WORK ORDER »
Below are some records; quote exactly the lines from the one that contains "M1543,123L1609,182L1550,249L1524,226L1533,215L1493,180Z" through the one that contains "M1223,289L1304,367L1279,393L1266,381L1202,447L1134,382Z", inclusive, and no others.

DATA PROVIDED »
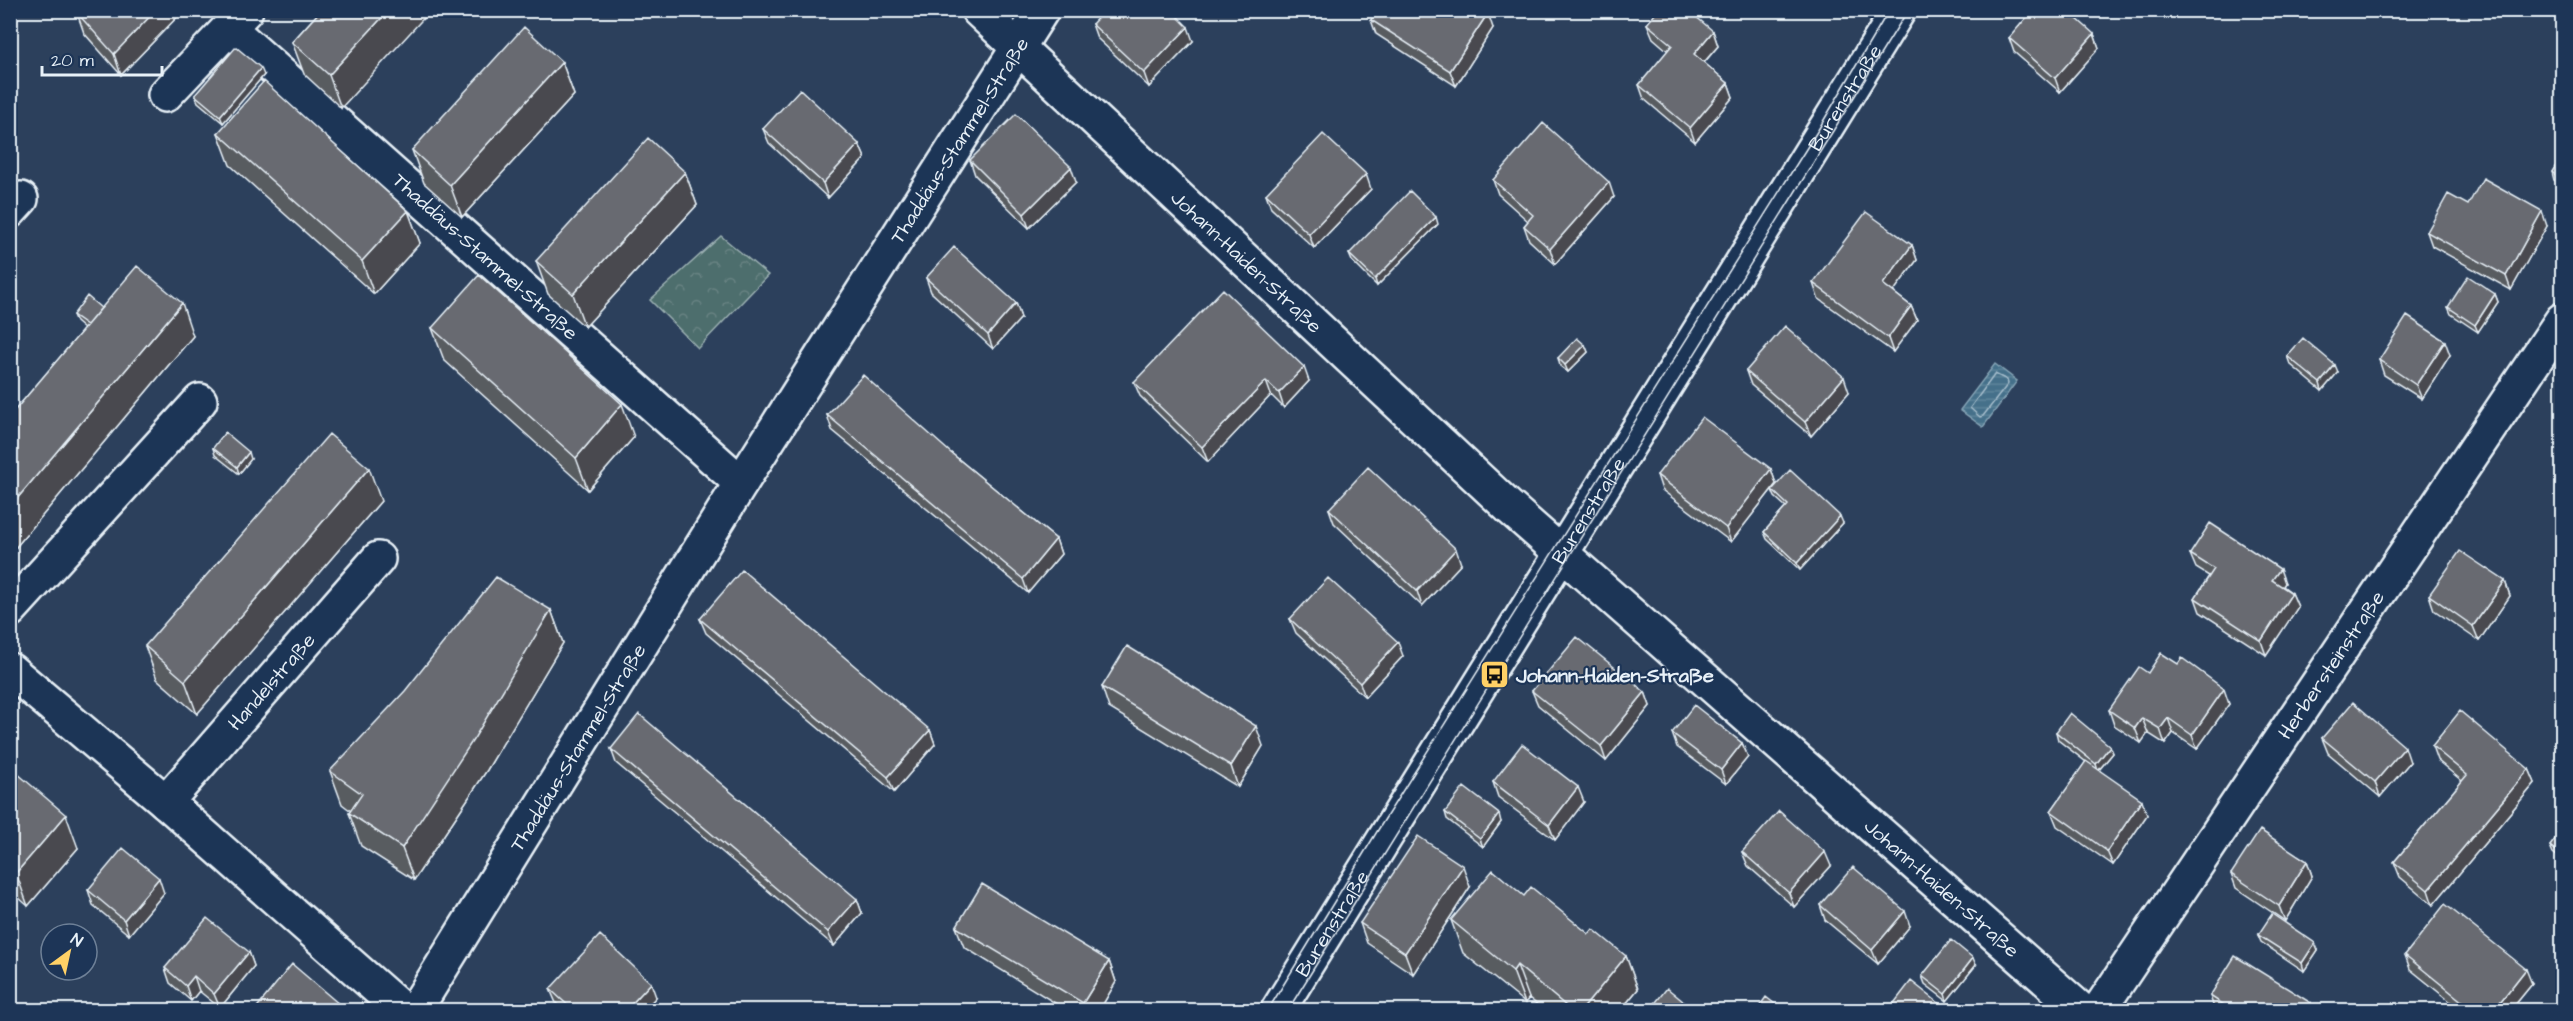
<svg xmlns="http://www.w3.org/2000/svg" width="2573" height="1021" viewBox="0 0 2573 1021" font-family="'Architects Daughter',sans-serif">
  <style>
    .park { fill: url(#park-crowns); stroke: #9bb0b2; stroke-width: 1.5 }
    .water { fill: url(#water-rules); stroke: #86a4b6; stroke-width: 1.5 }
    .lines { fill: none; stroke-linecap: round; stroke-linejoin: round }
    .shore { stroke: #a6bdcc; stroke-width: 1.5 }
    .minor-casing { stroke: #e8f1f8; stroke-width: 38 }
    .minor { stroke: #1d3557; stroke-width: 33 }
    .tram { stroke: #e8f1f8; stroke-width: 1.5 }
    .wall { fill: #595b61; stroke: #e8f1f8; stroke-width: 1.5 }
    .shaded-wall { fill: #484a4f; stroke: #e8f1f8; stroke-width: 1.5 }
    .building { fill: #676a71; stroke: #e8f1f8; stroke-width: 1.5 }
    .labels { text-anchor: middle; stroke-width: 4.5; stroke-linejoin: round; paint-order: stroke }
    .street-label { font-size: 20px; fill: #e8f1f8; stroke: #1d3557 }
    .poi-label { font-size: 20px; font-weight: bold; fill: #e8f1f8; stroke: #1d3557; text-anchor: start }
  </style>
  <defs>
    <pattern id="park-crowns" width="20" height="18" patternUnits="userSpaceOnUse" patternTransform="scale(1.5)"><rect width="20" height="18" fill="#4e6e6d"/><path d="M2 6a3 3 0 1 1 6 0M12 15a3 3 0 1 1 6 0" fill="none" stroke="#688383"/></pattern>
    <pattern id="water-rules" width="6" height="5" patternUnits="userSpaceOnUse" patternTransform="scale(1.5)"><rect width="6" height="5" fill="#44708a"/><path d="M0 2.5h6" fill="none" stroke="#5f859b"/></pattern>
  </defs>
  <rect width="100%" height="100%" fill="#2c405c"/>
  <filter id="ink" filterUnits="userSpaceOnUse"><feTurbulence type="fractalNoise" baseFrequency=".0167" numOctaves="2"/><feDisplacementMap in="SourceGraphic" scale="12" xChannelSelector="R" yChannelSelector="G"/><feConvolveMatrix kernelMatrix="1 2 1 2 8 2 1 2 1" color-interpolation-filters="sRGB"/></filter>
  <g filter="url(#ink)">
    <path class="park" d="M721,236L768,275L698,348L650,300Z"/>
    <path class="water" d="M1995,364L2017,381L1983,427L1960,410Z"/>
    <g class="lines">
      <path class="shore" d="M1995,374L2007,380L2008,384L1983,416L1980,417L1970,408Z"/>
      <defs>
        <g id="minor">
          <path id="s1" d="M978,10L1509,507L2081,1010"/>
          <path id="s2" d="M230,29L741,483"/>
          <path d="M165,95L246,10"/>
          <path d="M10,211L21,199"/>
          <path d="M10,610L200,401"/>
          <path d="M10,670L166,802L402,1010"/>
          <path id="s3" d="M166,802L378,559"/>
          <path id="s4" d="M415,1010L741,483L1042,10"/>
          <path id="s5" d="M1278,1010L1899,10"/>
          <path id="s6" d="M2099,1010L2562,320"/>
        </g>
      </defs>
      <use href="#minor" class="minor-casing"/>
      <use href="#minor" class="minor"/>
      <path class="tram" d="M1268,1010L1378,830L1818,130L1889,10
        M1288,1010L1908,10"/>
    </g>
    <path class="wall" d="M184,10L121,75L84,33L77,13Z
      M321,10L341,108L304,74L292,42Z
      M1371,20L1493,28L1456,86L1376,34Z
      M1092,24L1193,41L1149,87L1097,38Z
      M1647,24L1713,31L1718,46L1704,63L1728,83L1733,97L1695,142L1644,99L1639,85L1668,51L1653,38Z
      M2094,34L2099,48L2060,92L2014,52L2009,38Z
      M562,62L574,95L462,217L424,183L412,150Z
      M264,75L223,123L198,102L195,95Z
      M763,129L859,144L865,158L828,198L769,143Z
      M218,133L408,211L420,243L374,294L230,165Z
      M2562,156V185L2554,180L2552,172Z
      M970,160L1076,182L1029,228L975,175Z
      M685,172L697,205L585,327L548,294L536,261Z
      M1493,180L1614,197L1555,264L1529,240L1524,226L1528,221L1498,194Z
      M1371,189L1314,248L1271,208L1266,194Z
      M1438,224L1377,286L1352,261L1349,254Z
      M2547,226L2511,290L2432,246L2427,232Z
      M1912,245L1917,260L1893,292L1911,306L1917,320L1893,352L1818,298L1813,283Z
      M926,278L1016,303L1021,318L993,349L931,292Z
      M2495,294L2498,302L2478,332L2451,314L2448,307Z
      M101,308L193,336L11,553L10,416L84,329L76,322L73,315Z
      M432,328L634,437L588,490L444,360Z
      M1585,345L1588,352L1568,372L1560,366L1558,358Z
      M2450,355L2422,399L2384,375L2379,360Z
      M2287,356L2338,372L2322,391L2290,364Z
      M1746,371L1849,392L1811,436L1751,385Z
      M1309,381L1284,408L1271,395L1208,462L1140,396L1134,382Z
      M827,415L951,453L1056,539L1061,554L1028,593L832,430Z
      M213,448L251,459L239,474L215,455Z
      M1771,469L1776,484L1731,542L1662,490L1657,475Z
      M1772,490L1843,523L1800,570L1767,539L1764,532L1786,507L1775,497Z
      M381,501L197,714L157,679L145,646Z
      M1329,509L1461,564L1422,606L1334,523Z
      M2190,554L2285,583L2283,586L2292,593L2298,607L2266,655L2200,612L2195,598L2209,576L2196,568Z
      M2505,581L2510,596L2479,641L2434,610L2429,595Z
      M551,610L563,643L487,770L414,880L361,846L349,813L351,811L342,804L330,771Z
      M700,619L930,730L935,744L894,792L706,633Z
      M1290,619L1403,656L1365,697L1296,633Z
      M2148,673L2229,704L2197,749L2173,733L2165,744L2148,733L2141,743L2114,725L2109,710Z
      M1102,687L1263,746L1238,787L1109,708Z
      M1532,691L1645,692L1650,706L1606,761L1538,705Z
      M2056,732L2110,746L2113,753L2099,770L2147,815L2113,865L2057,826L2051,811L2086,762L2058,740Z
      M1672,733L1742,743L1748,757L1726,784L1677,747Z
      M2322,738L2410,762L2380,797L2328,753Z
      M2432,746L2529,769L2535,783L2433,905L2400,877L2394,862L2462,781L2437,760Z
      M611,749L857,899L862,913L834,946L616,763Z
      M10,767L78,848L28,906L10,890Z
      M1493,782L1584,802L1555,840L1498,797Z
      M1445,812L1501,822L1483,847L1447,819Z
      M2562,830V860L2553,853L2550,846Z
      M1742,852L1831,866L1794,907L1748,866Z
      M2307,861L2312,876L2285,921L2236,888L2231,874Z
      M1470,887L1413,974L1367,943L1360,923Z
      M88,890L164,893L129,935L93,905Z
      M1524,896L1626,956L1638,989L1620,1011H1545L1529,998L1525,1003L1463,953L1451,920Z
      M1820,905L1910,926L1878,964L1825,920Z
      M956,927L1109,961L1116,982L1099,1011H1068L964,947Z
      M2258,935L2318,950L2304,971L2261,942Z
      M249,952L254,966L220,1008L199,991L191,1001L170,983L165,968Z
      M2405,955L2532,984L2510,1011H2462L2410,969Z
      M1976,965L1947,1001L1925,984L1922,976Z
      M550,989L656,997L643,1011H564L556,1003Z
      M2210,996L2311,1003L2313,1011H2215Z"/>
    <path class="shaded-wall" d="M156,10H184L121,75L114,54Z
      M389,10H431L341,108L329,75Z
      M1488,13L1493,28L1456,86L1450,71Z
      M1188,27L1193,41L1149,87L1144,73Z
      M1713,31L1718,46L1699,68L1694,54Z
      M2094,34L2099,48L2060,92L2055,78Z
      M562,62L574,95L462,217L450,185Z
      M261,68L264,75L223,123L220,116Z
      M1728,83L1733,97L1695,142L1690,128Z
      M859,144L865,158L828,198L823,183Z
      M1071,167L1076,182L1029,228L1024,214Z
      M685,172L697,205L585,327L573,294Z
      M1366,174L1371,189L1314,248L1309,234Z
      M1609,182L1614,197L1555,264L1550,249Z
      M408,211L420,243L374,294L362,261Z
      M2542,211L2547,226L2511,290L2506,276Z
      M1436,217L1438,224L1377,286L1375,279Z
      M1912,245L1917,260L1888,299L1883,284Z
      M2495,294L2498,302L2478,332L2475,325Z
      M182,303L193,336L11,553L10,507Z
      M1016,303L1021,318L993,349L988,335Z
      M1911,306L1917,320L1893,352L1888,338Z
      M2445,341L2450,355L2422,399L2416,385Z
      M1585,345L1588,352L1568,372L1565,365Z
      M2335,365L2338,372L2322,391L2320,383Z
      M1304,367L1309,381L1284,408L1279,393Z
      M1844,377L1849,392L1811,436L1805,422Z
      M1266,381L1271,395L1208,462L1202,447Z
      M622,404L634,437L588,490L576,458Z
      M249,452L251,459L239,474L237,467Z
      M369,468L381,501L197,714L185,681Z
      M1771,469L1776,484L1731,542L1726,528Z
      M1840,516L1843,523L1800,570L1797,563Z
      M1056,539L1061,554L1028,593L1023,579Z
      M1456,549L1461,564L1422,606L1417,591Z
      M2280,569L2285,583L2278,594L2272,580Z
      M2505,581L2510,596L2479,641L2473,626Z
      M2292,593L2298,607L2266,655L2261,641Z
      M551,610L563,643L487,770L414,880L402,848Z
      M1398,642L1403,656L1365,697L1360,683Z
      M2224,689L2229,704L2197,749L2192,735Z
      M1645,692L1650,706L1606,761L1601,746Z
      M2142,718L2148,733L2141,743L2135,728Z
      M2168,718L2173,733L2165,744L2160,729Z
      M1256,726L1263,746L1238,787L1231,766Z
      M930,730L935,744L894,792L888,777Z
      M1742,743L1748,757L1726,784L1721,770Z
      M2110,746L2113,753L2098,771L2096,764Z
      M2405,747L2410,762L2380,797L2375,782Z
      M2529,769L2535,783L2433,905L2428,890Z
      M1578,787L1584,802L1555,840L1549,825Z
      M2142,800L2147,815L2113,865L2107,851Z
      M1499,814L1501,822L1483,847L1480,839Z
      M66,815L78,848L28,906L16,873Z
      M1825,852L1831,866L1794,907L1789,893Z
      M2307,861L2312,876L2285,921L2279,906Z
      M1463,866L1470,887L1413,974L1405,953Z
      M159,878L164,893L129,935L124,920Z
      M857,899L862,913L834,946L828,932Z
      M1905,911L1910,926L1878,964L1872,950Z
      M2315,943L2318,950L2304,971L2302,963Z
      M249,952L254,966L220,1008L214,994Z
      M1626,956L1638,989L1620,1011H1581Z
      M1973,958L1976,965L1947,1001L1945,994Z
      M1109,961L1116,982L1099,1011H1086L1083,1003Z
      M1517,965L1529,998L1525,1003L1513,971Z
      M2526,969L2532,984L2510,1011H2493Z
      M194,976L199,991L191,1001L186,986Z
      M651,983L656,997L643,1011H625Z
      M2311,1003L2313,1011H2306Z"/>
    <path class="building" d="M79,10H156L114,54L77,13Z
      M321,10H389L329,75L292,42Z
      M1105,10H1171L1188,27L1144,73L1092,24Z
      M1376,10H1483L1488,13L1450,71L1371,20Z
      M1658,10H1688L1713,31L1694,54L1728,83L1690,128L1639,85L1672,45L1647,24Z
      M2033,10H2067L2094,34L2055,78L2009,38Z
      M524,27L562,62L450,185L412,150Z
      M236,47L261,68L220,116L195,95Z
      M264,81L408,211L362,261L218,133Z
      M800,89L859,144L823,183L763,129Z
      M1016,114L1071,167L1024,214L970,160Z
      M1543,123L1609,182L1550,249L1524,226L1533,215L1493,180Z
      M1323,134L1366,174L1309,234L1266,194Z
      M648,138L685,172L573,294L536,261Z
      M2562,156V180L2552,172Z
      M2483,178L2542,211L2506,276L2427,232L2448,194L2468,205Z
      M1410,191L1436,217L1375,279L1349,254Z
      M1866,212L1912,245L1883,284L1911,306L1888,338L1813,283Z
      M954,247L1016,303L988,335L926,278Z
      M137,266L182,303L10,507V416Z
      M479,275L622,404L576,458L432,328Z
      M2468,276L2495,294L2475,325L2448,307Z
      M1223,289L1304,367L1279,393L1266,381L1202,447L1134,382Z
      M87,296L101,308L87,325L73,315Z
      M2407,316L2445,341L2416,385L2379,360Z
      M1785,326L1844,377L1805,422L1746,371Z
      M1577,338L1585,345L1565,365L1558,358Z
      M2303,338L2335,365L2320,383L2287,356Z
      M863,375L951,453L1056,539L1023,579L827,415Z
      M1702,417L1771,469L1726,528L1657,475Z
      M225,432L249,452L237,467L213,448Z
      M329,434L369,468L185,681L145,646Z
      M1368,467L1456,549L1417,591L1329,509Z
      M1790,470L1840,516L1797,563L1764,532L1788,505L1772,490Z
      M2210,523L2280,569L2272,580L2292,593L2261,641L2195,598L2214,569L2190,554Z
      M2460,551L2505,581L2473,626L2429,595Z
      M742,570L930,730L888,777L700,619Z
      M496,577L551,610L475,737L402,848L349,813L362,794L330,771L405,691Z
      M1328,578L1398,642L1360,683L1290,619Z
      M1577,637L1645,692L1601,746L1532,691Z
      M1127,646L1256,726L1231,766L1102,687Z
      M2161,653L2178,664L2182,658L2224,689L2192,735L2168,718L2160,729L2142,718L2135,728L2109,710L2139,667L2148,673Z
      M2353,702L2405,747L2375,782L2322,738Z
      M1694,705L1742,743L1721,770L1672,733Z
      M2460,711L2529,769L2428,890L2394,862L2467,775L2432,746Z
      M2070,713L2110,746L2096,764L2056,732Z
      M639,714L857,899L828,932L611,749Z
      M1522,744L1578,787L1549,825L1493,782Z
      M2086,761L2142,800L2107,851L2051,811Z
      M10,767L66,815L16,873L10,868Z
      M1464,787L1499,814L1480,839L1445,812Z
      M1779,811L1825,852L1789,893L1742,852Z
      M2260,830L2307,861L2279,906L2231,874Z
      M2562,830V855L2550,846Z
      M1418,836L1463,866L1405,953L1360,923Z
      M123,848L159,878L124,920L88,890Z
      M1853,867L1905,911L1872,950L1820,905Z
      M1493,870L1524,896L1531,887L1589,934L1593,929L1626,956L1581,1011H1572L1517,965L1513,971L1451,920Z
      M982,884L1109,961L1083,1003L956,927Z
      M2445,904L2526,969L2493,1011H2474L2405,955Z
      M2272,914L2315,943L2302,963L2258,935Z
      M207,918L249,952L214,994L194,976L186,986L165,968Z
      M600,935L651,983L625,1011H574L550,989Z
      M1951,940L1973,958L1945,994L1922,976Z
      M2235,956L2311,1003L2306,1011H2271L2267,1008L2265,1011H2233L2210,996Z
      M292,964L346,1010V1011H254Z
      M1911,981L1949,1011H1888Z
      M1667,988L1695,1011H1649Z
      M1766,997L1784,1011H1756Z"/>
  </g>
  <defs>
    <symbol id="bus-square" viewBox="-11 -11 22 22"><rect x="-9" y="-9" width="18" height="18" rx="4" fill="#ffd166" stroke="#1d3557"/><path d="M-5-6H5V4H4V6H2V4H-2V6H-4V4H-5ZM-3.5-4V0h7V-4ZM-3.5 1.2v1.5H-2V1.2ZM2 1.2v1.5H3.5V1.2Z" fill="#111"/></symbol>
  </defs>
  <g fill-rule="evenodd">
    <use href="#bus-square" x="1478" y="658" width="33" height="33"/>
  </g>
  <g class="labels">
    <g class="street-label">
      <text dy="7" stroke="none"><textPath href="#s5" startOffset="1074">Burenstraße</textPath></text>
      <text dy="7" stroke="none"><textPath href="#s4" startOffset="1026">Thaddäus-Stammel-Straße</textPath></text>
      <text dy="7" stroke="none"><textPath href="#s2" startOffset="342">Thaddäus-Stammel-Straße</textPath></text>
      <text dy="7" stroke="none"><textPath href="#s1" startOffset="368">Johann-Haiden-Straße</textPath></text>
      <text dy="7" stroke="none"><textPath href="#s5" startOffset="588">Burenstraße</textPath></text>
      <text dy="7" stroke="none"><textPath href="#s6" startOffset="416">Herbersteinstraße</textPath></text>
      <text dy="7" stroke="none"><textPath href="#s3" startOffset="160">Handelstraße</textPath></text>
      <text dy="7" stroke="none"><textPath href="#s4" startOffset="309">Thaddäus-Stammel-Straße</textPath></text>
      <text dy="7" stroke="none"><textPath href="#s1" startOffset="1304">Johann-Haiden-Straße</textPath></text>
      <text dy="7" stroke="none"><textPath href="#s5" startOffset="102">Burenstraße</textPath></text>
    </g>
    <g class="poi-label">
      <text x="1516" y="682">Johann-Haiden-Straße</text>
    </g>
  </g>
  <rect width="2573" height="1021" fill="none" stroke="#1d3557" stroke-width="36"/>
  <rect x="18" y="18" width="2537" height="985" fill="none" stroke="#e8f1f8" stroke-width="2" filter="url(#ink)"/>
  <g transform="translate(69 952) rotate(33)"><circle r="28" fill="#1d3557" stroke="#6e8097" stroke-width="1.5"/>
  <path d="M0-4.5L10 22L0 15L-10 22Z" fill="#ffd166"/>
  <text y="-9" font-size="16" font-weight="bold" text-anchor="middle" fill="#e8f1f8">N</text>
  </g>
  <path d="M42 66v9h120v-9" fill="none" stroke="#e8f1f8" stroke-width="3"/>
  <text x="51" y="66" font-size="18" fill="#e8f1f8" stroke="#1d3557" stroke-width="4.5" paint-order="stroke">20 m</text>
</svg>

ANSWER SPACE »
      M1543,123L1609,182L1550,249L1524,226L1533,215L1493,180Z
      M1323,134L1366,174L1309,234L1266,194Z
      M648,138L685,172L573,294L536,261Z
      M2562,156V180L2552,172Z
      M2483,178L2542,211L2506,276L2427,232L2448,194L2468,205Z
      M1410,191L1436,217L1375,279L1349,254Z
      M1866,212L1912,245L1883,284L1911,306L1888,338L1813,283Z
      M954,247L1016,303L988,335L926,278Z
      M137,266L182,303L10,507V416Z
      M479,275L622,404L576,458L432,328Z
      M2468,276L2495,294L2475,325L2448,307Z
      M1223,289L1304,367L1279,393L1266,381L1202,447L1134,382Z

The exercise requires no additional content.